Case Study: Vulnerability Scanning

After developing several of these configuration and port scanning checks, we wanted to further advance our scanning capabilities by creating a check that utilizes the industry standard Nessus vulnerability scanner. This check gave us the ability to test against a wide spectrum of operating systems, application and web servers, databases, and other critical infrastructure. We already had experience using Nessus with our on-premise systems.

Our on-premise environment has different network zones that allow us to use one Nessus box per zone to scan against the thousands of resources in it. Pretty straightforward. In our cloud environment, though, we were faced with a challenge because we needed to scan hundreds of AWS accounts that are completely isolated from each other (we intentionally restrict cross account access and VPC peering between accounts for obvious security reasons). Having a centralized Nessus scanner was not an option.

CirrusScan works perfectly for this because we can use the containerized framework to spawn individual Nessus scanners on the fly within each account, perform scans, and terminate the scanner after each execution.
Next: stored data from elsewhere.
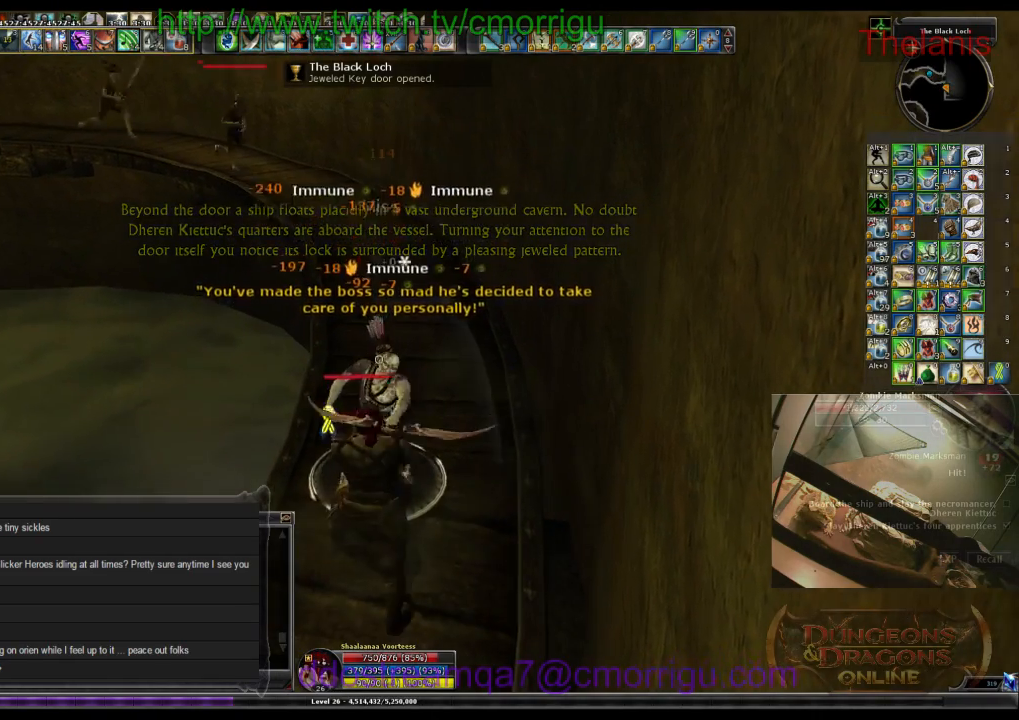
{"keys": [], "events": []}
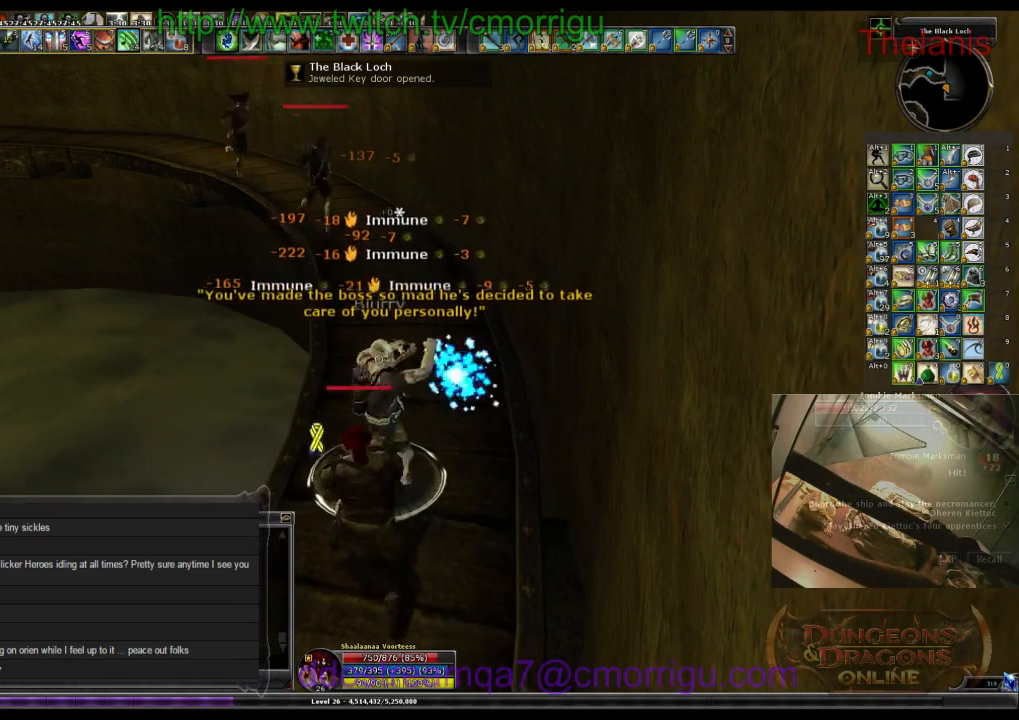
{"keys": [], "events": []}
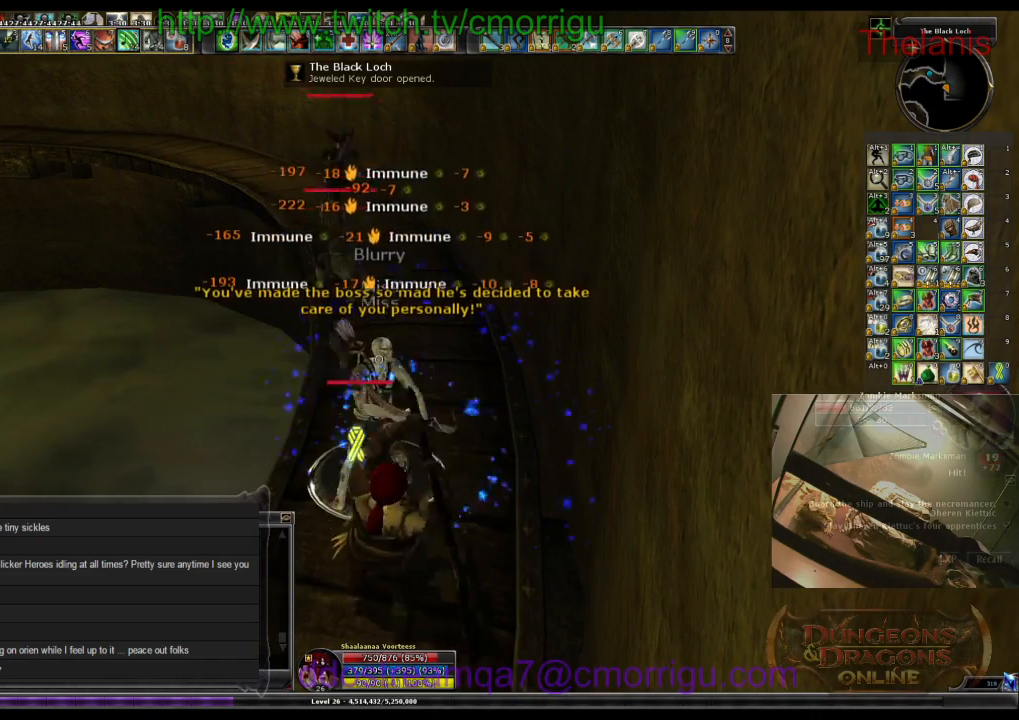
{"keys": [], "events": []}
This solved three things for us:

  • We didn’t have to leave EC2 Nessus scanner instances running in each account
  • We didn’t have to open any network ACLs to scan from a single source scanner like we did in our on-premise environment, as the scanner in each account is exclusive to that account
  • It helped us meet PCI regulatory requirements to scan for all accounts handling PCI traffic on a recurring basis

Vulnerability Scan Workflow:

Vulnerability Scan Workflow

We use a role-based access approach so that we can control who initiates CirrusScan checks. Users can trigger vulnerability scans on their own account or on multiple accounts, depending on their authorization. Here’s a step-by-step run down of the above workflow:

  • The action begins when an API request is received via the API gateway, or when a CloudWatch scheduled event occurs.

  • Next, the CirrusScan lambda in the Audit account looks at the incoming request and registers ECS task definitions in each of the target accounts.

  • In each target account, the ECS task is started, and performs the following:

    • Provisions an EC2 instance running the Nessus scanner
    • Queries the account for running resources to generate a list of scan targets
    • Launches the scan with the identified scan targets
    • Evaluates the scan results and reports any findings into Security Hub
    • Deprovisions the EC2 instance running the Nessus scanner

What’s Next?

The ability for developers to initiate their own security scans means that they can integrate continuous security best practices into their CI/CD pipelines. Plans are in the works to incorporate static and dynamic code analysis tools to the suite of checks that developers can use. For example, fuzz testing could be performed against any products that expose an API. In addition to the typical unit and integration tests, developers will be able to perform these kinds of security assessments against their products before ever deploying them to production environments!

Any findings discovered are automatically added to Security Hub, but we’re working on notification and reporting mechanisms that will notify developers of a problem without them having to first access the Security Hub console. Using SNS topics, we’ll be able to publish findings that developers can consume via their preferred notification mechanism, be it Slack, email, or a third-party ticketing system.

We’re also exploring the possibility of using the CirrusScan infrastructure to scan on-premise resources external to AWS. We’d gain the benefits of flexibility and scalability, and provide additional protection for projects that have yet to be migrated to AWS.

So far, the findings provided by CirrusScan have proven helpful to identify potential security issues in a cost-effective and timely way. We’ve used it for all kinds of environments, ranging from development and experimental projects to ones running in production.